I also disagree that the pollsters didn’t include the Israeli Palestinian view due so as not to be misleading, in fact the opposite is true. A good study would have looked at both Israeli opinion as a whole, and then broke it down into sectors (Jewish/Arab, secular/religious, right/left). Not just look at 500 ‘representative’ Jewish Israelis.
Again, to not show the whole picture, reifies and reinforces the current false assumptions.
I have no problem w. that. But pollsters generally do what their client wants. I don’t know who decided to focus on Jews & exclude Palestinians.
But it’s pretty much a given that Israeli Arabs would value civil rights, democracy, & the activities of whistleblowers & those ferreting out misdeeds in the IDF. We pretty much know that their views are progressive on this issue.
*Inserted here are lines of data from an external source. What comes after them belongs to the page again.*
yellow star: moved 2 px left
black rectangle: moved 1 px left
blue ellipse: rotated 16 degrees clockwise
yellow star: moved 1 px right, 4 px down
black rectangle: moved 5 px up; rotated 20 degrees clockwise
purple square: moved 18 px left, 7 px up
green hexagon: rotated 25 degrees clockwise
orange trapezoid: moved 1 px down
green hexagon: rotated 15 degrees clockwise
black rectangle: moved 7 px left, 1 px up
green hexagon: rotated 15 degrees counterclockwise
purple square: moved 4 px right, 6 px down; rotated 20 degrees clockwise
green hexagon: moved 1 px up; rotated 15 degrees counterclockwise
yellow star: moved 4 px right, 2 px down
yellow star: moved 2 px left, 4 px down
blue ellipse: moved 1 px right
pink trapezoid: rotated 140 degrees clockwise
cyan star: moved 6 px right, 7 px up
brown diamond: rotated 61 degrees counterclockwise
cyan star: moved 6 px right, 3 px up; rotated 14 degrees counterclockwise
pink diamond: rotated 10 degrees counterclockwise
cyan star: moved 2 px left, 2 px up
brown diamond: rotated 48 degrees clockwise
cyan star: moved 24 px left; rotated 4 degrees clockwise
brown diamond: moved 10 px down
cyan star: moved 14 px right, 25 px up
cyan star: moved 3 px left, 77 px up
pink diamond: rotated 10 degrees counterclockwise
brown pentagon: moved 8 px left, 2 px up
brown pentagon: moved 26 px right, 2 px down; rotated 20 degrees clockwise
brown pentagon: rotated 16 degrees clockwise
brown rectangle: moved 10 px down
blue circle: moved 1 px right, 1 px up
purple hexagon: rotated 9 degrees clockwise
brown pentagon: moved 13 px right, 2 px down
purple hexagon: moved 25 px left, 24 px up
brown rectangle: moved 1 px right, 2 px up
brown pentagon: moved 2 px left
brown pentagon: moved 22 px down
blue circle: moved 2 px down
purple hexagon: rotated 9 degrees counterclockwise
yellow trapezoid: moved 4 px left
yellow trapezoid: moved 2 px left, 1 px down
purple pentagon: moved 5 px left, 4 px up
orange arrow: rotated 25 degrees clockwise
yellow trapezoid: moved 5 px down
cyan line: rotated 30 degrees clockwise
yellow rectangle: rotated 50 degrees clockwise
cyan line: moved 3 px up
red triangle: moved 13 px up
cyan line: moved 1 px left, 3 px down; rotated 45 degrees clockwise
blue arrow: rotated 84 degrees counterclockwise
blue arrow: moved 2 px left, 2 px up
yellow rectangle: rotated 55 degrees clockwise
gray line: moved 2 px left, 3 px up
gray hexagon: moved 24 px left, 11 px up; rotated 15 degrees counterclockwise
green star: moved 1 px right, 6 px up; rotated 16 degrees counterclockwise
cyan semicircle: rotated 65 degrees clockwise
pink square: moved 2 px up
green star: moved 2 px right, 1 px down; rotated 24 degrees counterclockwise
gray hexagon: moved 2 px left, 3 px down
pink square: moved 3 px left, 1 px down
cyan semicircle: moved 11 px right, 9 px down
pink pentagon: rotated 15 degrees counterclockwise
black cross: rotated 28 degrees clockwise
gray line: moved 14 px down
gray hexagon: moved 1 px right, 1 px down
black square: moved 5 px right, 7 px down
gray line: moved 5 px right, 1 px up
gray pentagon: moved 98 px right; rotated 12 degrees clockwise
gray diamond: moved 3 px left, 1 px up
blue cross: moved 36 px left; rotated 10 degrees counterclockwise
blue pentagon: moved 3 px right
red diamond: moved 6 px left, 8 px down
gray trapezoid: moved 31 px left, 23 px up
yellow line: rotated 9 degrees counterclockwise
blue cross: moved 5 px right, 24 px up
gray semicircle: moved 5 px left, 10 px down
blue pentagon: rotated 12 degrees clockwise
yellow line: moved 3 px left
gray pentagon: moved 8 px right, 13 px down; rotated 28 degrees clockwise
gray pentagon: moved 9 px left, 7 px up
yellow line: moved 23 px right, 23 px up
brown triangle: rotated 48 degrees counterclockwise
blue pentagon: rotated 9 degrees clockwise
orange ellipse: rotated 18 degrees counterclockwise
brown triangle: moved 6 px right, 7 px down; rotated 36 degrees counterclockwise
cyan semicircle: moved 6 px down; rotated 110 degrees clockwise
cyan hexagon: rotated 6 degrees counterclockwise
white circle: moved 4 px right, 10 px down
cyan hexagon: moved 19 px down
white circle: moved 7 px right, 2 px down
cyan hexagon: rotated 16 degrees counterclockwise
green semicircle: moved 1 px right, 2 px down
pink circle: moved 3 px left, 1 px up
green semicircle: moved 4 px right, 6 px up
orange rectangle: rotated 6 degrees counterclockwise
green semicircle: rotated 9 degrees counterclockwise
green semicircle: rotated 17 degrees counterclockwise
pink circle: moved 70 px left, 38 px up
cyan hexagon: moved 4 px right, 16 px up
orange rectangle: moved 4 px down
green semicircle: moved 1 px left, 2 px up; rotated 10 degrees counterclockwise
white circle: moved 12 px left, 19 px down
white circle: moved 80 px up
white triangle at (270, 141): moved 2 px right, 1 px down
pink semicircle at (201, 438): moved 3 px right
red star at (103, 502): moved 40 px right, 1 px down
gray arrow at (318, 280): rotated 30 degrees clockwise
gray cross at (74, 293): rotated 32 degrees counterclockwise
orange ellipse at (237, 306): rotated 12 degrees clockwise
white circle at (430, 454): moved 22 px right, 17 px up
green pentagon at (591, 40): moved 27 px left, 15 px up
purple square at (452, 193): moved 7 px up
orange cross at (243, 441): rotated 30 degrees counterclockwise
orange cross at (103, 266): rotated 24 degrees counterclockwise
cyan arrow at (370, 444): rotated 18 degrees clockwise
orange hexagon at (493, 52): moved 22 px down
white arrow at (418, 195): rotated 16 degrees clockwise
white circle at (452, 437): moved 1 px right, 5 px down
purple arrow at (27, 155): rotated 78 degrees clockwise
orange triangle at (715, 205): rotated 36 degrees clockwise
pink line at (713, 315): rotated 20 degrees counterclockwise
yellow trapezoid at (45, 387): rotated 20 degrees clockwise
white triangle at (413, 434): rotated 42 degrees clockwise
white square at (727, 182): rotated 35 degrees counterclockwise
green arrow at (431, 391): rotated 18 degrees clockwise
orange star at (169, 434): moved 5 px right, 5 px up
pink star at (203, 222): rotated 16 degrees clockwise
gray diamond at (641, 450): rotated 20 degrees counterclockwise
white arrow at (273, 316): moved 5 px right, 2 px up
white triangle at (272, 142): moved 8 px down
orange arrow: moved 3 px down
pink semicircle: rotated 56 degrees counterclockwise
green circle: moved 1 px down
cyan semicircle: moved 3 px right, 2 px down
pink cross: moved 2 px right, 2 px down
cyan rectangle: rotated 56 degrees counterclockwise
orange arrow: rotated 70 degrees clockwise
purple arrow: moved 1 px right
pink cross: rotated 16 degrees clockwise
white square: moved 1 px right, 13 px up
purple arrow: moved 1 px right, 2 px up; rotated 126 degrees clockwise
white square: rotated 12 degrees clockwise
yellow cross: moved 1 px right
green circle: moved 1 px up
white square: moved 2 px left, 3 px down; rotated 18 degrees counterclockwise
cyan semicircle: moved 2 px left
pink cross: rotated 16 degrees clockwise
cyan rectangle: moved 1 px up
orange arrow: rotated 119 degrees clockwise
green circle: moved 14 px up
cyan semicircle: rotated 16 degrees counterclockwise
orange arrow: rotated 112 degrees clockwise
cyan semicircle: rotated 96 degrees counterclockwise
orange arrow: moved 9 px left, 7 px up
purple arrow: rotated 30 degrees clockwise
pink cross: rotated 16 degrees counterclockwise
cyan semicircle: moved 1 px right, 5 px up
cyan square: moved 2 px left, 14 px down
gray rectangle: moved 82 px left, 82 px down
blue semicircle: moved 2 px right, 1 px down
The real unknown is how Jews view things on this issue.
Richard, I am very aware that is was of Jewish opinion, but the title of the article is: “Poll Reveals Israelis Support Limiting Democratic Rights,” which suggests a conflation of Israeli with Jewish citizen, and obscures the fact that it just isn’t true that a majority of Israelis support this opinion.
It is an important fact that NEEDS to be emphasized (I would think that you would want it emphasized in your article), that really, only 43 percent of the Israeli citizenry support these type of anti-democratic limits on freedom of information when it suits them.
Gideon Levy does the same mistake in his article: “Israel’s tyranny of the majority is dangerous,” and it is frustrating. You would think that it worth mentioning (especially by that likes of Levy and you) that a Jewish Israeli majority doesn’t necessarily mean an Israeli majority.
Though that is what the Israeli hegemonic discourse would like us to think, it ain’t the truth, especially in the “democracy” that Israel professes to have.
I think that the Jewish majority in Israel is, in some cases & on some issues, quite anti-democratic & willing to reduce liberties not just for Palestinian citizens, but their fellow Jewish citizens as well. So if you want to put a nice gloss on these statistics I can’t help you. They’re chilling any way you look at ’em.